MEREY: Honestly, as an artist, I often feel disappointed. There is a lack of new names, fresh sound, and bold decisions. Much of it feels repetitive, almost formulaic. At the same time, I recognize that as a listener I might perceive it differently.

TCA: In your view, what can make music from Kazakhstan interesting to a global audience?

MEREY: First of all, language and culture. We have a very rich cultural heritage, and when it is combined with modern genres, it becomes accessible and compelling to the world. When nomadic aesthetics meet contemporary sound, a unique artistic product emerges. That is where our potential for global dialogue lies.

For example, Yenlik, who recently performed on COLORS. By Kazakh standards, she appears quite traditional: long hair, restrained style, Kazakh-language lyrics, and elements of national aesthetics. At the same time, there is a distinctly Western confidence in her delivery, which makes her relatable to international audiences. If she worked exclusively within traditional forms such as throat singing, it would likely remain more local in appeal. But by combining Kazakh elements with rap, she becomes accessible to a broader audience.

TCA: In what direction would you like to develop your sound further?

MEREY: I feel that I’ve outgrown my melancholic indie aesthetic and want to move forward. I’m interested in experimenting with vocals and production, particularly electronic pop, UK drill, techno, and more dance-oriented music. Right now, I’m in a phase of searching for and shaping a new sound.

TCA: What are you working on now, and what can listeners expect soon?

MEREY: I’m preparing for my first tour across Kazakhstan, with concerts in Almaty, Astana, and Shymkent. It will be a large-scale program, almost two and a half hours long, featuring material from my solo album HIGANBANA, as well as guest artists in each city. There will also be merchandise, meet-and-greets, and audience interaction. For me, this is an important and exciting stage.

At the same time, I’m working on my first poetry collection in three languages. Over the years, I’ve accumulated enough material.

TCA: How do you see your art in a few years?

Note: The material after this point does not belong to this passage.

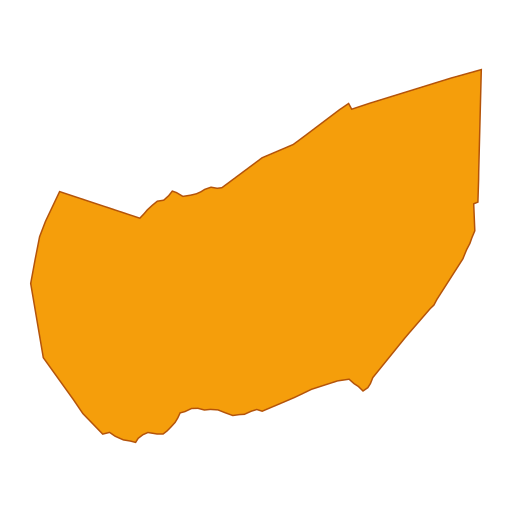 Atalaia, Alagoas, Brazil
{"feature_id": "56859067B90455625956107", "entity_name": "Atalaia", "entity_type": "district", "adm_level": 2, "iso_a3": "BRA", "parent_name": "Brazil", "parent_adm1": "Alagoas", "projection": "albers", "projection_center": [-36.08, -9.497], "detail": "fine", "context": "isolated", "style": "filled", "palette": "amber", "viewbox_px": 512, "rotation_deg": 0, "n_neighbors": 0, "source": "geoboundaries", "source_scale": "gbopen_adm2", "svg_char_len": 1236}
<svg xmlns="http://www.w3.org/2000/svg" viewBox="0 0 512 512"><path d="M433.9,305.1L436.9,299.4L462.9,258.8L464.9,253.8L466.7,249.5L469.9,243.4L471.9,237.7L474.8,230.8L473.7,203.8L477.9,202.1L478.6,179.6L478.7,171.9L481.3,69.6L451.2,78.0L438.6,81.9L370.4,103.0L351.7,109.2L348.6,103.5L339.5,109.7L303.2,137.1L293.2,144.5L262.2,157.7L221.9,187.7L217.2,188.3L211.0,187.2L204.7,189.4L200.9,191.8L196.4,193.8L190.5,195.2L182.9,196.4L176.5,192.6L172.3,191.1L168.7,195.7L163.7,200.2L157.3,201.2L152.4,205.2L147.4,209.8L144.1,213.7L139.8,218.2L59.6,191.6L45.5,221.3L39.6,236.7L35.2,259.1L30.7,283.5L43.3,357.7L50.2,367.3L73.1,399.2L82.9,413.6L102.7,434.1L109.6,432.4L115.1,436.2L119.3,438.1L123.4,439.9L130.2,441.0L135.6,442.4L138.2,438.3L142.9,434.7L147.9,432.5L152.9,433.3L157.1,434.0L163.1,434.0L167.1,430.9L171.1,426.8L175.1,422.4L177.8,417.9L180.1,412.9L184.9,411.6L191.5,408.5L197.9,408.3L204.4,410.0L210.4,409.4L218.0,409.9L225.3,412.8L232.8,415.5L239.3,414.6L244.4,414.3L251.3,411.2L256.8,409.5L262.2,411.2L294.4,397.5L311.5,389.3L337.5,380.9L349.1,379.2L354.0,383.6L358.3,386.4L363.0,391.0L367.8,387.7L370.4,383.6L372.8,377.6L404.7,338.2L409.1,333.0L430.3,308.5L433.9,305.1Z" fill="#f59e0b" stroke="#b45309" stroke-width="1.5"/></svg>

MEREY: For me, creativity is not only music, it also includes poetry, producing, and working with young artists. In the future, I’m also interested in film. More specifically, in three years I see myself as one of Kazakhstan’s leading artists, with a strong audience and the ability to perform on major stages both at home and abroad. It is important for me not only to grow personally, but also to support the next generation of artists. And through all of this, to preserve what matters most: freedom, youth, and a sincere love for what I do.